You won’t believe what I saw next. It was that old woman, from the farmhouse. She was standing in the middle of the road, with that same blood stained apron on. Her face was lit up by the light from the car. That’s when I realised, she wasn’t angry at me before, she was scared for me. She waved me to go left. I cranked the gear into first and pulled the car into the turning. Through my rearview mirror I saw her continue to usher me off. And I swear I ain’t making this up, behind her stood a dozen men, with features of pigs standing behind her, snarling and waiting for her to give the go ahead.

This is where I’d laugh.

“What really happened Dad?”

What I said, cross my heart and hope to die!

“What happened to Sally and Charlie really?”

What I said son, they got eaten by the pigmen!

He’d then run over to me, oinking and pretending to be one of them.

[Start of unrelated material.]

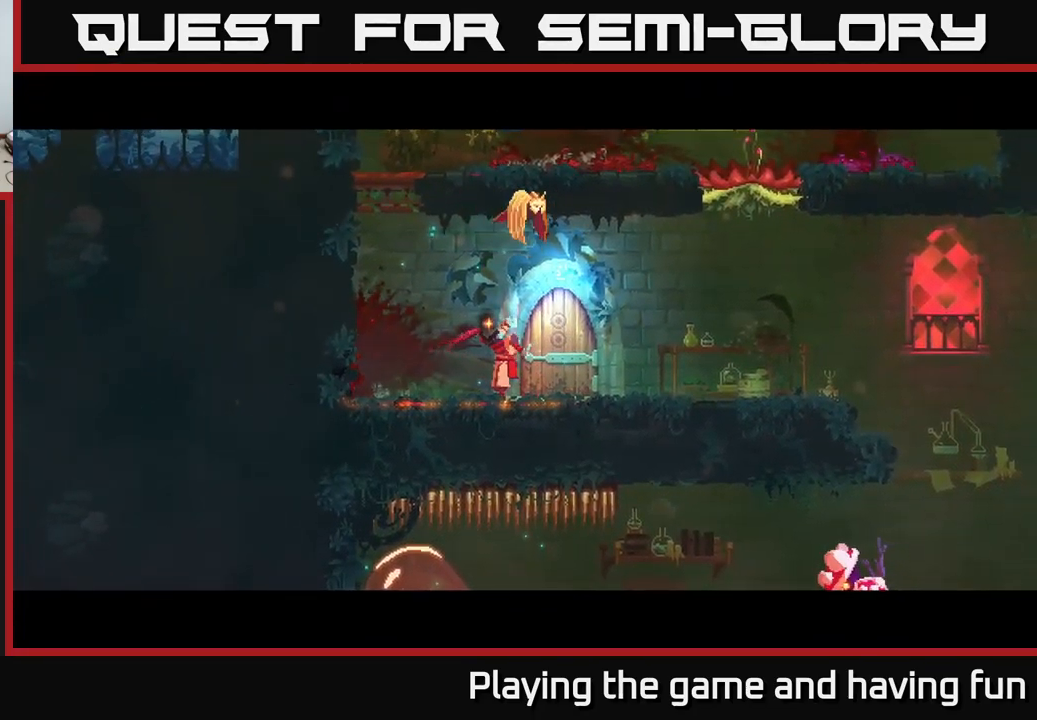
{"buttons": [], "left_stick": "center", "right_stick": "center", "events": []}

I’d laugh again and see my Dad smile.


I still smile when I think of the story he used to tell. But when I ask him about it now, I’m thirty-eight, he says it was just a silly story. Something fun he made up. Nothing real in there except for the fact that him and my mother are together and nothing more.

It was a great story, even though it changed every time he told me. I just wished he could have told me one more time. But alas, somethings are not meant to be.


So, that brings me to today, I stand in the living room of my grandmother’s house. It smells fausty as it has been closed up for the best part of eight months. Her funeral was a somber affair. But I am very impressed with the amount of people that had turned up for the wake.
But he looks like he’s seen a ghost when he looks at me. I’ve been out the garage. Gran’s little beetle was still there. I found something in the boot that I think he thought was lost to time. I wouldn’t have found it myself if I didn’t recognise the little Kodak symbol that glinted in the light of the garage. Jammed behind the seat, barely visible from outside.

Dad looks at the camera in my hand and his face goes white.

“Please, put that back if you know what’s good for you,” he asked, maybe demanded of me.

I nod and leave the house, having not seen him this serious in years. But I don’t put it back. I put it in the car, and re-join the wake. That’s all I can think about for the time I have left there. I speak to my grandmother’s relatives and smile. I acknowledge the wonderful woman I had spent so much time with over my life and go home, alone.

It’s been sitting on my desk for the last couple of hours. I don’t know what to do. Inside the leather case, the camera is encrusted with flakes of mud. I see the film has not been finished, I notice that fifteen shots have been taken. My Dad only told me he took two.